Although it debuted before anti-Asian crimes made national news, Hong’s collection of essays are timeless and worth revisiting to make sense of the dizzying headlines.
The essays articulate experiences that Asian Americans share but often don’t speak of.
“In the popular imagination, Asian Americans inhabit a vague purgatorial status,” Hong writes. “Distrusted by African Americans, ignored by whites, unless they’re being used by whites to keep the black man down.”
The book is a masterful blend of memoir, historical context and critical analysis. You can easily connect to this intimate read, which still rigorously investigates the history of anti-Asian racism and the threat of “minor feelings.”

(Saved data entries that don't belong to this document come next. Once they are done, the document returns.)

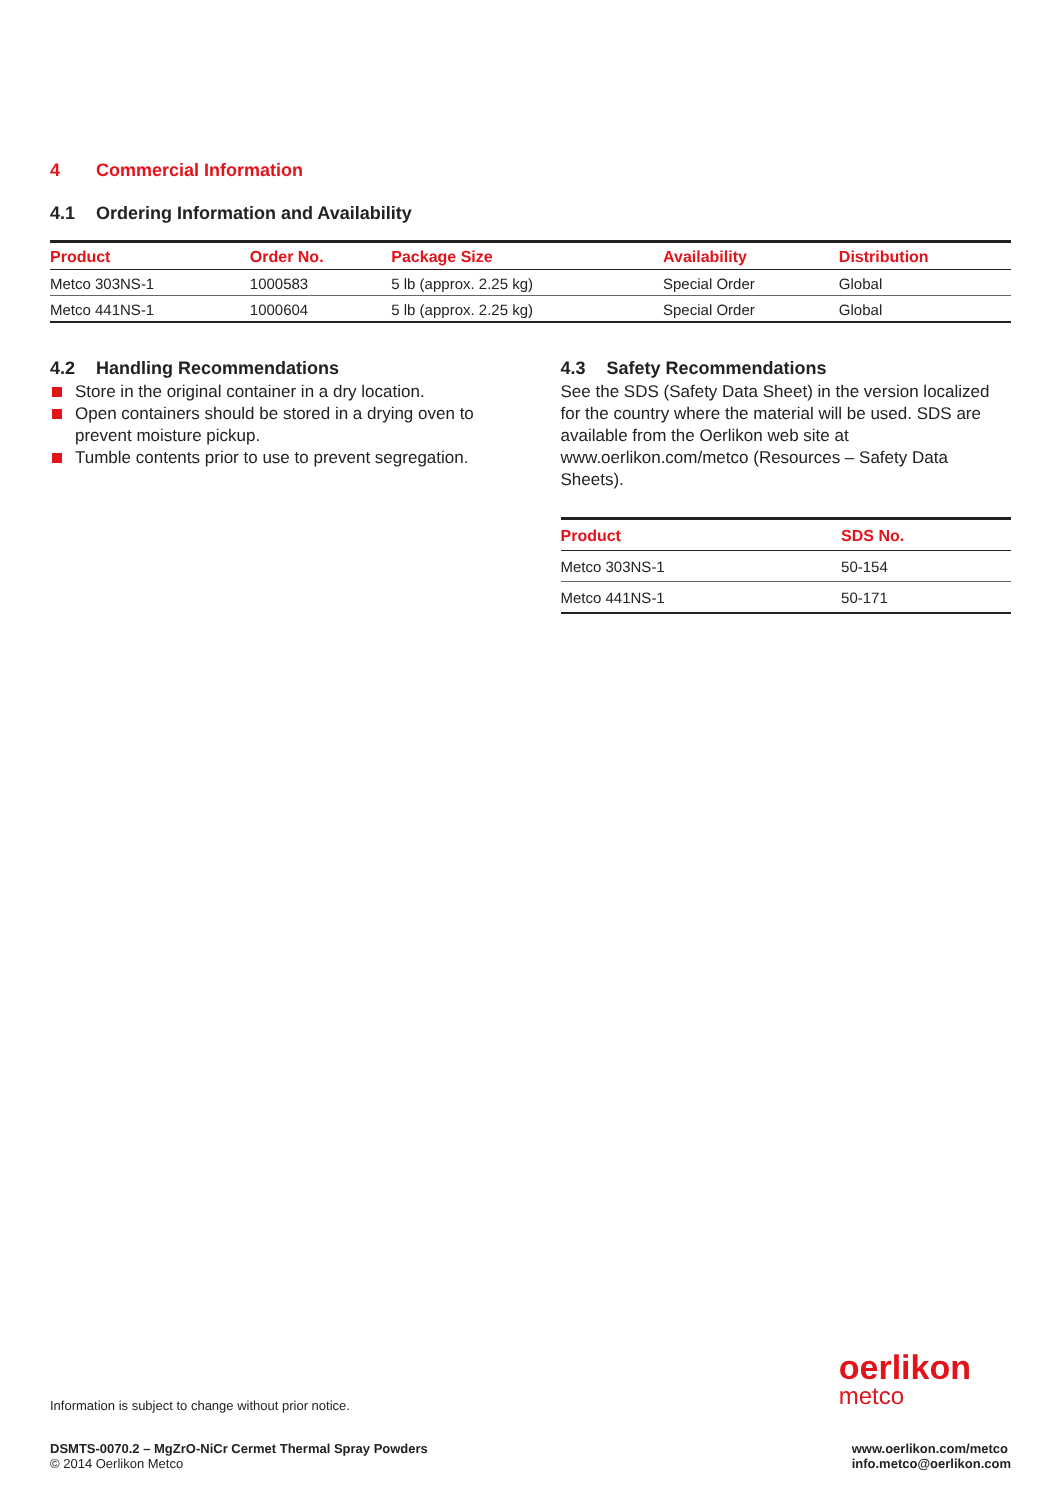4 Commercial Information
4.1 Ordering Information and Availability
| Product | Order No. | Package Size | Availability | Distribution |
| --- | --- | --- | --- | --- |
| Metco 303NS-1 | 1000583 | 5 lb (approx. 2.25 kg) | Special Order | Global |
| Metco 441NS-1 | 1000604 | 5 lb (approx. 2.25 kg) | Special Order | Global |
4.2 Handling Recommendations
Store in the original container in a dry location.
Open containers should be stored in a drying oven to prevent moisture pickup.
Tumble contents prior to use to prevent segregation.
4.3 Safety Recommendations
See the SDS (Safety Data Sheet) in the version localized for the country where the material will be used. SDS are available from the Oerlikon web site at www.oerlikon.com/metco (Resources – Safety Data Sheets).
| Product | SDS No. |
| --- | --- |
| Metco 303NS-1 | 50-154 |
| Metco 441NS-1 | 50-171 |
oerlikon
metco
Information is subject to change without prior notice.
DSMTS-0070.2 – MgZrO-NiCr Cermet Thermal Spray Powders
© 2014 Oerlikon Metco
www.oerlikon.com/metco
info.metco@oerlikon.com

“(Minor feelings are) the racialized range of emotions that are negative, dysphoric and therefore untelegenic,” Hong writes. “It is built from sediments of everyday experience and the irritant of having one’s perception of reality constantly questioned or dismissed.”
“Minor feelings,” as Hong terms it, embodies the Asian American experience, but is not exclusive to that experience. Any marginalized person can relate to it.
This sort of pressure spawns the most uncomfortable yet necessary revelation of the book.
“Racial self-hatred is seeing yourself the way whites see you, which turns you into your own worst enemy,” Hong wrote. “Your only defense is to be hard on yourself, which becomes compulsive, and therefore a comfort, to peck yourself to death.”
Hong lays these emotions out not only to bring them out of hiding, but to break a vicious cycle. By internalizing racism, Asian Americans unknowingly oppress others and themselves.
If you can relate to the frustrations of having to explain or defend your humanity, read this right away.